Bagatelle as an established NPC - his power firmly set and his townships growing yearly, Bagatelle has established himself. He retains good relations with his vassal townships and better relations with crown and neighbors. While founding more philanthropic institutions such as perhaps a university, libraries, hospitals and the like, he would still be a great and potent non-mage benefactor. The beginnings of the township revolts can be seen as the councils of each township can only be calmed and placated by Bagatelle himself.
Hook and Crook - The new townships are burgeoning playgrounds for cells of thieves looking to grow into full fledged Thieves guilds. A criminal in one township can quickly relocate to another township to avoid the law…for a while. Intrigue is rampant as the townships size each other up, and agents from outside areas trickle in to assess the situation.
The Progressivist - Bagatelle has thrown out previous norms and opened all professions to all races and all genders. If an elf is willing to defend the walls he can be a citizen, and if a woman can swing a frying pan, why not a sword? some guilds chafe at this percieved attack on their often race and gender specific laws, some adopt dual status, a male and female seperate set of guilds, other cope better.
Rivals - Bagatelle has found as many rivals as he has townships. This has created a hot situation along some of his borders as raids become more common in reprisal for reducing the surplus population of the other domains. The PCs can be hired to help defend a certain township that is being raided repeatedly, or by an outsider who wants them to support a band of looters and pillagers.

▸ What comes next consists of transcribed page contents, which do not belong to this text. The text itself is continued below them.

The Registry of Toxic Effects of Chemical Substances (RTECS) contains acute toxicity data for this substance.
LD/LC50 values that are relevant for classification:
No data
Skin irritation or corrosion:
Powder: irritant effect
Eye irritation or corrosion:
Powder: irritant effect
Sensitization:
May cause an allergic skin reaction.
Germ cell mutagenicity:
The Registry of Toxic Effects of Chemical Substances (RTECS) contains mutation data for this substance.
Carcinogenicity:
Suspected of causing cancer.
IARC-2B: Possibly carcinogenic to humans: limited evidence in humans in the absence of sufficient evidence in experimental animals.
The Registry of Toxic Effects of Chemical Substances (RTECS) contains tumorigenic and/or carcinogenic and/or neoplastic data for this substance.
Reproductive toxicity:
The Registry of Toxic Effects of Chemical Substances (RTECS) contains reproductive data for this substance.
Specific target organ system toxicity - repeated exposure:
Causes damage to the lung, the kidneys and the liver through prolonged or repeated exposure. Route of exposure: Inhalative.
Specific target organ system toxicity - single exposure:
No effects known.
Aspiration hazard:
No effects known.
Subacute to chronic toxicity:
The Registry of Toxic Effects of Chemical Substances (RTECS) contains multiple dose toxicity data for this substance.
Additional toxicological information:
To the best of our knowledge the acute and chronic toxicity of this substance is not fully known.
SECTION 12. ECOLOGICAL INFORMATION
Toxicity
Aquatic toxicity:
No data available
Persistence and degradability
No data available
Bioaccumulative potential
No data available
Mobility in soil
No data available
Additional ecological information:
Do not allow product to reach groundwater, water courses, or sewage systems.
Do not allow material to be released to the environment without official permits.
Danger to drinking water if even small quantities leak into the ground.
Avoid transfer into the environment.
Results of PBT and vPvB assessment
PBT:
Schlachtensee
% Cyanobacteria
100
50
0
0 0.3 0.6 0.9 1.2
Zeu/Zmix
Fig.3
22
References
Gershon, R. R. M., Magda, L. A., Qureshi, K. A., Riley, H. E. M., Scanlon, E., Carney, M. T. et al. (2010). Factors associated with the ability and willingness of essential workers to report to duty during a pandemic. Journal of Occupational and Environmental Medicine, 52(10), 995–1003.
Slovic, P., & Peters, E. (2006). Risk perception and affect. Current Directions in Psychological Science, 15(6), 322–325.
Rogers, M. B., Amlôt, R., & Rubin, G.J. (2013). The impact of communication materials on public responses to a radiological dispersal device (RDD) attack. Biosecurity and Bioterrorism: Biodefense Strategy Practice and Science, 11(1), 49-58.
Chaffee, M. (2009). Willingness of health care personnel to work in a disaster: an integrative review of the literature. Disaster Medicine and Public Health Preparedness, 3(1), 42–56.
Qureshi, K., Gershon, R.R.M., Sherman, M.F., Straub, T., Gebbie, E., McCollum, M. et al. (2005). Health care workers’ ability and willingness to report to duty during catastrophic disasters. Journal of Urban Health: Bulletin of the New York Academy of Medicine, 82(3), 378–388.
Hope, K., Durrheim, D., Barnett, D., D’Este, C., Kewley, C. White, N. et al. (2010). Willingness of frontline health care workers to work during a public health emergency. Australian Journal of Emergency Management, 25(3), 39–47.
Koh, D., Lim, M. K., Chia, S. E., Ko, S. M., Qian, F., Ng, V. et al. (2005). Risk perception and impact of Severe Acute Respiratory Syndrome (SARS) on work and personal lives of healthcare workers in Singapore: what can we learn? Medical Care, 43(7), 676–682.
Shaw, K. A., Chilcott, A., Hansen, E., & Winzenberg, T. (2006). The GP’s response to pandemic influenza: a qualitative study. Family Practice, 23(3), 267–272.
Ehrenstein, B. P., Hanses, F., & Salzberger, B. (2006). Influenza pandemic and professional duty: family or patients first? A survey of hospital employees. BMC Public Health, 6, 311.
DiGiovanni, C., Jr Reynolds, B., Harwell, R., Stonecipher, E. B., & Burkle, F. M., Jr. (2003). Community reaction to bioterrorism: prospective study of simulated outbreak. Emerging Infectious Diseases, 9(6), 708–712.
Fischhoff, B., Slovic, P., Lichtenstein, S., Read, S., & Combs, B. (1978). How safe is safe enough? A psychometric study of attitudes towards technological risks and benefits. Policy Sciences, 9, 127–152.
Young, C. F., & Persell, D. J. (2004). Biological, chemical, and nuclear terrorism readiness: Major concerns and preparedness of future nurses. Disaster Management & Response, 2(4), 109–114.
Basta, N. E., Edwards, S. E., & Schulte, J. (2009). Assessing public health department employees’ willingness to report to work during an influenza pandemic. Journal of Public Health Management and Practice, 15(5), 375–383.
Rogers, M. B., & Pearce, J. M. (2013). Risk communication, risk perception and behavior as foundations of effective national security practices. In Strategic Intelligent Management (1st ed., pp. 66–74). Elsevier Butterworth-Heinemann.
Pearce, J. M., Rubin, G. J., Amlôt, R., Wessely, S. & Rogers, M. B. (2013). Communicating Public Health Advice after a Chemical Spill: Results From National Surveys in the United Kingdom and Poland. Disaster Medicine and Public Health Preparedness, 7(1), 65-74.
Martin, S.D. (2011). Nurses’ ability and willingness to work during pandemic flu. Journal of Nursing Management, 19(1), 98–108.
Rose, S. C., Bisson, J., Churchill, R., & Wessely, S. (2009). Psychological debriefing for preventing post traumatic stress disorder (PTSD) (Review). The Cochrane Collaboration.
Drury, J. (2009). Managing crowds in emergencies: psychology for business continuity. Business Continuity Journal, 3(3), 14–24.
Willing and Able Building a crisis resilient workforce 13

New Blood - a greater organization, such as the church, the wizarding ruling body, a guild, etc, desires the PCs to go about gaining them a foothold in Bagatelle’s demense. The PCs get to have plenty of city encounters, gain a charter from the council to raise a building for their group, and oversee its construction. More about logistics and red tape than hack and slash, but there is plenty of room for accidents, rivals, etc.
Long live the Lord! - Bagatelle has finally passed away and the Townships are moving towards revolt. The PCs have multiple opportunites to work with the rebels to establish the freedom of the cities, or to side with the nobles to fight to maintain the status quo. For midlevel to high characters, they can be granted dominion over a city and then have to fight to keep the populace from revolting again, or joining them in the fight against the nobility.